1. Field of the Invention
The disclosure relates to a system and a method for multi-core synchronous debugging of a multi-core platform.
2. Description of Related Art
Many electronic devices use simpler processors as control centers Processors execute software to provide different functions of an electronic device During the process of developing software, a debugger must be used. FIG. 1 shows a conventional debugger, wherein a computer host 110 includes the software portion of the debugger. A target system 150 includes the hardware portion of the debugger and the processor for debugging.
In further detail, the debugger can be split into four layers as shown in FIG. 2. The integrated development environment (IDE) layer 220 is the debugger software executed by the computer host 110, which provides an interface for the user to operate and issue instructions. The driver layer 240 is a software driver located in the computer host 110 and converts the operating instructions of the user to a hardware protocol that is acceptable to the target system 150, such as the Universal Serial Bus (USB). The protocol converter layer 260 is located in the target system 150, and converts the signal from the driver layer 240 to the protocol used by the in-circuit emulator (ICE) layer 280, such as the Joint Test Action Group (JTAG) standard widely used in debuggers. The ICE layer 280 is an ICE located in the target system 150, which handles the debugging functions for the target processor.

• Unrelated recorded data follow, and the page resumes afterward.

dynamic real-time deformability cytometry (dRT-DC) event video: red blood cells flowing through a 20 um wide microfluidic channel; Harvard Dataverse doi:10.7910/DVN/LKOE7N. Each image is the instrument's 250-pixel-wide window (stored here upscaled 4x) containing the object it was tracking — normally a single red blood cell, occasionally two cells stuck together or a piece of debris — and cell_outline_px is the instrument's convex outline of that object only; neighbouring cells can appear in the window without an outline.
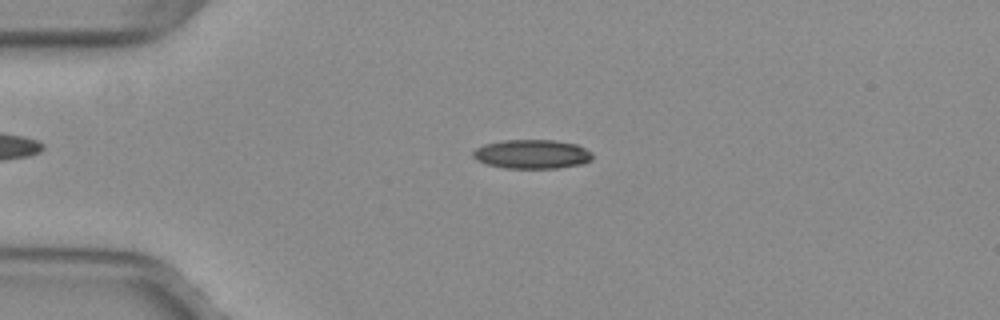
{"species": "common noctule bat (a hibernating species)", "species_latin": "Nyctalus noctula", "temperature_condition": "warm", "stored_images_in_passage": 52, "camera_frame_rate_fps": 3000, "um_per_image_px": 0.085, "animal": {"sex": "female", "body_mass_g": 29.2, "forearm_length_mm": 56.3}, "frame": {"image": 1, "passage_image": 13, "time_ms": 4.0, "image_size_px": [1000, 320], "cell_outline_px": [[592, 160], [580, 164], [556, 168], [504, 168], [484, 164], [476, 160], [472, 156], [472, 152], [476, 148], [484, 144], [504, 140], [556, 140], [576, 144], [592, 152]], "centroid_in_image_um": [45.18, 13.1], "position_along_channel_um": 39.8, "area_um2": 20.35}}
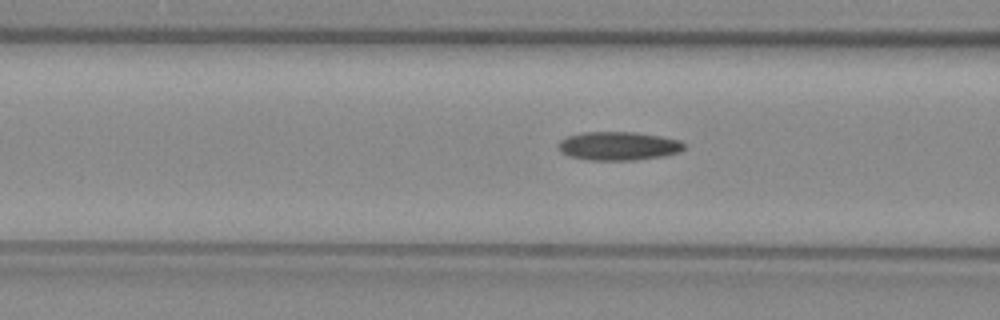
{"frame": {"image": 2, "passage_image": 21, "time_ms": 6.667, "image_size_px": [1000, 320], "cell_outline_px": [[684, 148], [680, 152], [664, 156], [636, 160], [588, 160], [568, 156], [560, 152], [556, 148], [560, 140], [568, 136], [580, 132], [636, 132], [660, 136], [680, 140], [684, 144]], "centroid_in_image_um": [52.53, 12.41], "position_along_channel_um": 114.1, "area_um2": 21.21}}
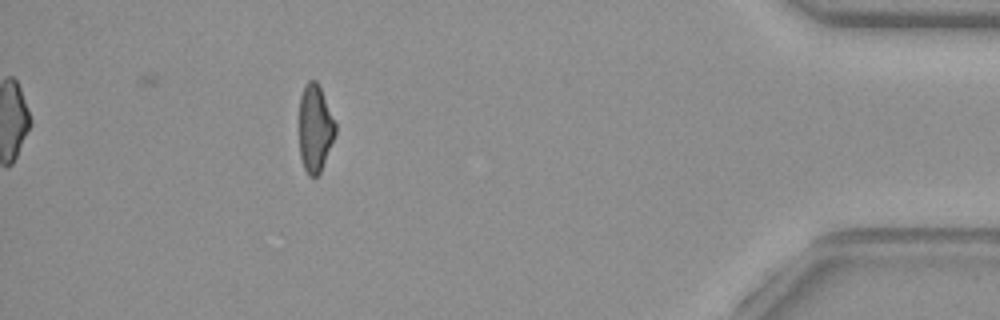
{"frame": {"image": 3, "passage_image": 47, "time_ms": 15.333, "image_size_px": [1000, 320], "cell_outline_px": [[336, 132], [320, 172], [316, 176], [308, 176], [304, 168], [300, 156], [300, 96], [308, 80], [316, 80], [320, 88], [336, 124]], "centroid_in_image_um": [26.77, 10.91], "position_along_channel_um": 408.4, "area_um2": 18.03}, "authors_computed_cell_mechanics": {"area_um2": 20.0855, "velocity_mm_per_s": 4.017, "shape_relaxation_time_tau1_ms": 7.39, "shape_relaxation_time_tau2_ms": 3.2785, "deformation_change_tau1": 0.2072, "deformation_change_tau2": 0.119}}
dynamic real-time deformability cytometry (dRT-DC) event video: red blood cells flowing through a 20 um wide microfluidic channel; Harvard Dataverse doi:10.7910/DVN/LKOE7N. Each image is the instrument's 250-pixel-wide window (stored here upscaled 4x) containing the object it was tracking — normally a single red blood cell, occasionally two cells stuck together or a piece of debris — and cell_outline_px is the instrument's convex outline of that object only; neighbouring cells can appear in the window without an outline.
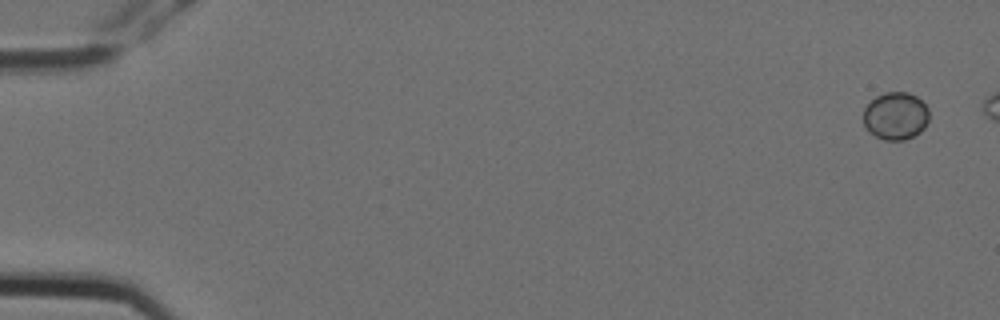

During the debugging process, the user can set breakpoints and watchpoints through the user interface of the IDE layer 220, and then order the processor to start executing program instructions. A breakpoint designates the location of a programming instruction, while a watchpoint designates a memory location. The ICE of the target system 150 receives operating instructions from the user, including the setting of breakpoints and watchpoints. Whenever the processor executes the programming instruction designated by a breakpoint or accesses the memory location designated by a watchpoint, the ICE controls the processor to stop the processor from executing program instructions and enter a debug mode. During the debug mode, the user can read statuses of the processor, including contents of the memory and registers through the user interface and the ICE to determine if the program is running as expected and observe the problems if the program does not perform as expected. Through the user interface and the ICE, the user can correct the content of the memory and the register, correct the current breakpoints and watchpoints, or set new breakpoints and watchpoints. After the above actions, the user can issue another command so that the processor continues to execute program instructions in order to begin the next iteration of the debugging.

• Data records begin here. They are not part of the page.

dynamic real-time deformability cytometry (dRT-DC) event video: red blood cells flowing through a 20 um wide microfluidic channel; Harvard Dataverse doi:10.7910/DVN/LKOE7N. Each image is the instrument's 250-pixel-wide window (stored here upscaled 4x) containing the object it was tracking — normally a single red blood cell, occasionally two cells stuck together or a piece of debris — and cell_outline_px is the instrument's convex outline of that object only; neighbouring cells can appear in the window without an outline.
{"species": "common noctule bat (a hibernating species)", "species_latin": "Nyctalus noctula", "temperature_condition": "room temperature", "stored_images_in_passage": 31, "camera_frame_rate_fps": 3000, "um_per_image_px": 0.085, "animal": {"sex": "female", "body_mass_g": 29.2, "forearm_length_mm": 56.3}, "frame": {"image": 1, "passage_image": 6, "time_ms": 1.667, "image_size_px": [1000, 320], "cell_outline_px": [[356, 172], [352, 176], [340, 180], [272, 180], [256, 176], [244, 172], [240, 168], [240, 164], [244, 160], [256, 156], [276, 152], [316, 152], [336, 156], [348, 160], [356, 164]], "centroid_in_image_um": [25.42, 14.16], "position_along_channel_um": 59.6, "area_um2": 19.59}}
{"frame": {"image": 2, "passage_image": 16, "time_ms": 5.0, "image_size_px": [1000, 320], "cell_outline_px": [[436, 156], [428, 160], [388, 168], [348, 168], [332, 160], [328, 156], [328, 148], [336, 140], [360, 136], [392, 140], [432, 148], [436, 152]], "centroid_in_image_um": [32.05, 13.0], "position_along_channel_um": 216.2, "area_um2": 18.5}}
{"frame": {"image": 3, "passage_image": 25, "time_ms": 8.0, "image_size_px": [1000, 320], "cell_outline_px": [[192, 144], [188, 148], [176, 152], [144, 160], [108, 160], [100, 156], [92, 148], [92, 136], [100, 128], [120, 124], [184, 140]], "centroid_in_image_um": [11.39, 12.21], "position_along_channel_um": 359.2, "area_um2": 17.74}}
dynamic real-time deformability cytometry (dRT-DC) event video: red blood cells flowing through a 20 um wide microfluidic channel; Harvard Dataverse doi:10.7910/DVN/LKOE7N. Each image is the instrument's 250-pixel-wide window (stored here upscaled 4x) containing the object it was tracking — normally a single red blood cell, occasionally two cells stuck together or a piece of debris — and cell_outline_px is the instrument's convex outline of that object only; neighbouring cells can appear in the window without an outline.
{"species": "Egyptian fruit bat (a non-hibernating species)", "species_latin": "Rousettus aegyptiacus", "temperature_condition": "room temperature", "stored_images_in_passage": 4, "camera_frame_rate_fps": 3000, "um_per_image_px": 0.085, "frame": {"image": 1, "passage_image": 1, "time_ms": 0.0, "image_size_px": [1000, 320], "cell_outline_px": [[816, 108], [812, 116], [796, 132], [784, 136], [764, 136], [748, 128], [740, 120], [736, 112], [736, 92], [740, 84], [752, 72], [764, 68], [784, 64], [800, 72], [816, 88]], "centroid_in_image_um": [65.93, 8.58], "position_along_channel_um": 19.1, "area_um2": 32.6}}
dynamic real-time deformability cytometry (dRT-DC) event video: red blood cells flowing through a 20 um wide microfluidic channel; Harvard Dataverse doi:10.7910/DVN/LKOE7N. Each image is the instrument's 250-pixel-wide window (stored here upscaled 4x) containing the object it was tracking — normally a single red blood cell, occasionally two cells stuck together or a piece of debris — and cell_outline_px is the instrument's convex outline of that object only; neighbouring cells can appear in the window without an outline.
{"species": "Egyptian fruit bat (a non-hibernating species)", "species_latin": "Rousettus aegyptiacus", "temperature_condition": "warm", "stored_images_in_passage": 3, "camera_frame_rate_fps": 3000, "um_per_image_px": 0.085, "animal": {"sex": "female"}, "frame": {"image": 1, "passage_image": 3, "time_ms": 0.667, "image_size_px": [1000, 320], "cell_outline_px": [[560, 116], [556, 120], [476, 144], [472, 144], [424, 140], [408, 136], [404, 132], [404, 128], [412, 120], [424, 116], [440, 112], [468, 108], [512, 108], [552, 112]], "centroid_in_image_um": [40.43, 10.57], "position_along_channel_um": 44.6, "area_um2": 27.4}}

There is already a trend of multi-core processors. Labs have made multi-core platforms that include ten or more cores, or even a hundred cores, and some multi-core platforms are heterogeneous platforms that include cores of various types. Each core is equivalent to an independent processor, and each core requires an exclusive debugger. If there are twenty cores, this means there needs to be twenty debugger structures as shown in FIG. 2. The computer host 110 needs to execute twenty pieces of debugger software. Twenty user interface windows need to be opened. Twenty signals are required between the computer host 110 and the target system 150. In addition, the target system 150 needs twenty test access ports. This causes the debugger software to be very complicated and is harder to use, and increases the cost. If multiple cores are performing the same task, these cores have to begin the execution at the same time and enter the debug mode at the same time. Because the debug software of each core is respectively independent, and there is a time difference when the user operates the debugging software one by one, the synchronous requirement is difficult to achieve.
Currently there are three solutions for the integration and synchronization between the debugging systems for multi-core platforms.
The first solution is to serially concatenate the signals for all the cores and then input the concatenated signals to a single test access port. This way, all the cores can be controlled through only one testing port.
The second solution is to gather and schedule the operating instructions for debugging at the software level or the hardware level of the debugging system, which enables the cores to synchronously start and stop.
The third solution is to provide a debugging bus connected to each core after the test access port of the target system in order to achieve hardware integration.